* [TASK DESCRIPTION] When you reach the line in the data below that contains "right shoulder: (717, 422)", please start repeating lines exactly, and stop after the line that contains "left back paw: (418, 554)", repeating nothing else.

* [PROVIDED DATA]
⁂

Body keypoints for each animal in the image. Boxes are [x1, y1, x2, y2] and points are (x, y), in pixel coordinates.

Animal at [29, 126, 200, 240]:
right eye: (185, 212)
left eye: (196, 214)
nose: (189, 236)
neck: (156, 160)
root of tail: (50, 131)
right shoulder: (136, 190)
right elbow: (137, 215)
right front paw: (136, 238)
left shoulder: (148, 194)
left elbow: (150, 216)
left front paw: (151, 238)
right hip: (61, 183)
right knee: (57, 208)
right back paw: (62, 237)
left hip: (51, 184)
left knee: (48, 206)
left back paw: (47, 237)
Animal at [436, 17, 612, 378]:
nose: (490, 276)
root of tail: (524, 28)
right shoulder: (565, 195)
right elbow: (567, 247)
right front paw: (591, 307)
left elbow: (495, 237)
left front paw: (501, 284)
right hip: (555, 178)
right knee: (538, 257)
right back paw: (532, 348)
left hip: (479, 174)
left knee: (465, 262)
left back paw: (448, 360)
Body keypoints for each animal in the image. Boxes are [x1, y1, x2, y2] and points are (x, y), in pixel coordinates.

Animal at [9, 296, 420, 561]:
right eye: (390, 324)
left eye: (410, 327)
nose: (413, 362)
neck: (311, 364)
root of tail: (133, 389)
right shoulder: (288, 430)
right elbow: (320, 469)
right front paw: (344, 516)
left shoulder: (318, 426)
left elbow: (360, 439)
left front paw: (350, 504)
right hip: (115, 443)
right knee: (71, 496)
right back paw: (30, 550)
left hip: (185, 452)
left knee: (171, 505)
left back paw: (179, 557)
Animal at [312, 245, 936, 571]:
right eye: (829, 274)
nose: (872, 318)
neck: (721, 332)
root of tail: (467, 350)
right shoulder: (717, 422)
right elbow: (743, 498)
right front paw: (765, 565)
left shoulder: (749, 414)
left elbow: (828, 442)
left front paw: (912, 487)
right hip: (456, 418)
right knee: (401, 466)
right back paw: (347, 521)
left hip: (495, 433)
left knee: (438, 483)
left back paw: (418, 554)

⁂

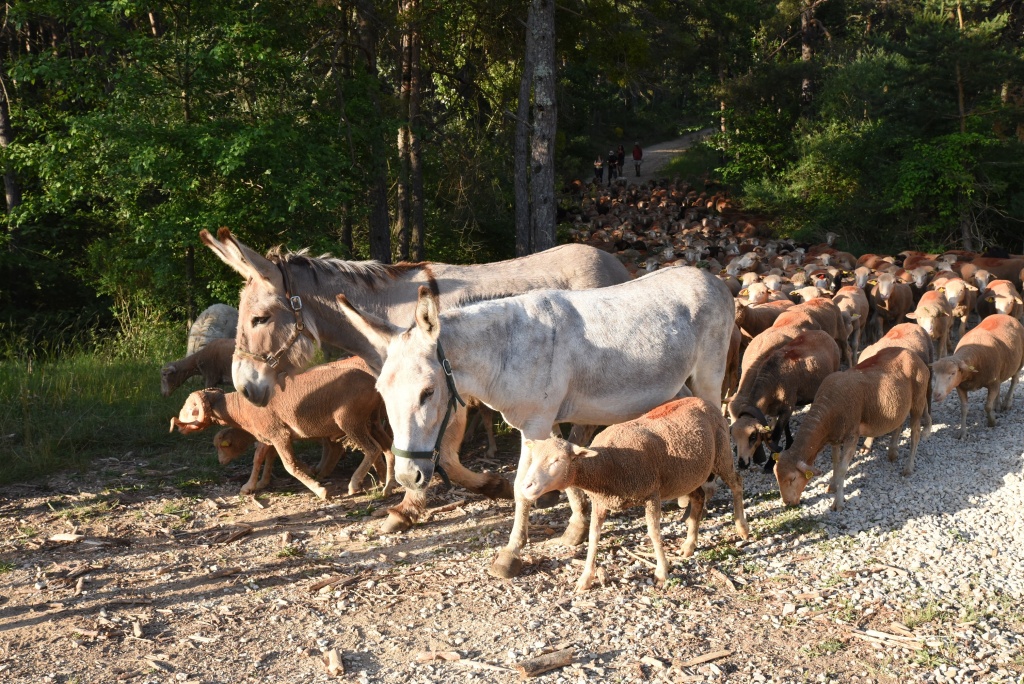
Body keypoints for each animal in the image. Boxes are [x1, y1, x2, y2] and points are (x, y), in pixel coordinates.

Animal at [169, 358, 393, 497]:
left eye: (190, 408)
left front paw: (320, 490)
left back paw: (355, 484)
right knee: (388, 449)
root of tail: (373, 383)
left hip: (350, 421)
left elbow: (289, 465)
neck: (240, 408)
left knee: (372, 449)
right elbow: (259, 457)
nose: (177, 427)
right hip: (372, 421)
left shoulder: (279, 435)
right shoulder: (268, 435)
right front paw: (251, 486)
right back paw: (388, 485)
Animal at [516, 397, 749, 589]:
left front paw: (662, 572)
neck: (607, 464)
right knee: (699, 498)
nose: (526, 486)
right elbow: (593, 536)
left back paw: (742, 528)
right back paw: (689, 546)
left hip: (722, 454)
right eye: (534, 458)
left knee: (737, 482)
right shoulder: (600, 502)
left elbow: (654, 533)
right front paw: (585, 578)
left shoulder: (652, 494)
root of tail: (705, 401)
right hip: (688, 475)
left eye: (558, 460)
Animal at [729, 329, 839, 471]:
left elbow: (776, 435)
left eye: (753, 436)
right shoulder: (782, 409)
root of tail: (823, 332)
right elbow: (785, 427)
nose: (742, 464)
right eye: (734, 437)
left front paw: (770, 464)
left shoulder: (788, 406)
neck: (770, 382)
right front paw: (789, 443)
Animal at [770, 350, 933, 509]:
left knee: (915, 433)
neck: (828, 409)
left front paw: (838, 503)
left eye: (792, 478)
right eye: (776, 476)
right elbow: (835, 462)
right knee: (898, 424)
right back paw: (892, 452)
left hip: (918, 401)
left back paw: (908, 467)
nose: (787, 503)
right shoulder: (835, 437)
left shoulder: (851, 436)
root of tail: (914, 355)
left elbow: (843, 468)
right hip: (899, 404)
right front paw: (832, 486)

⁂

* [ANSWER TO THIS PROBLEM]
right shoulder: (717, 422)
right elbow: (743, 498)
right front paw: (765, 565)
left shoulder: (749, 414)
left elbow: (828, 442)
left front paw: (912, 487)
right hip: (456, 418)
right knee: (401, 466)
right back paw: (347, 521)
left hip: (495, 433)
left knee: (438, 483)
left back paw: (418, 554)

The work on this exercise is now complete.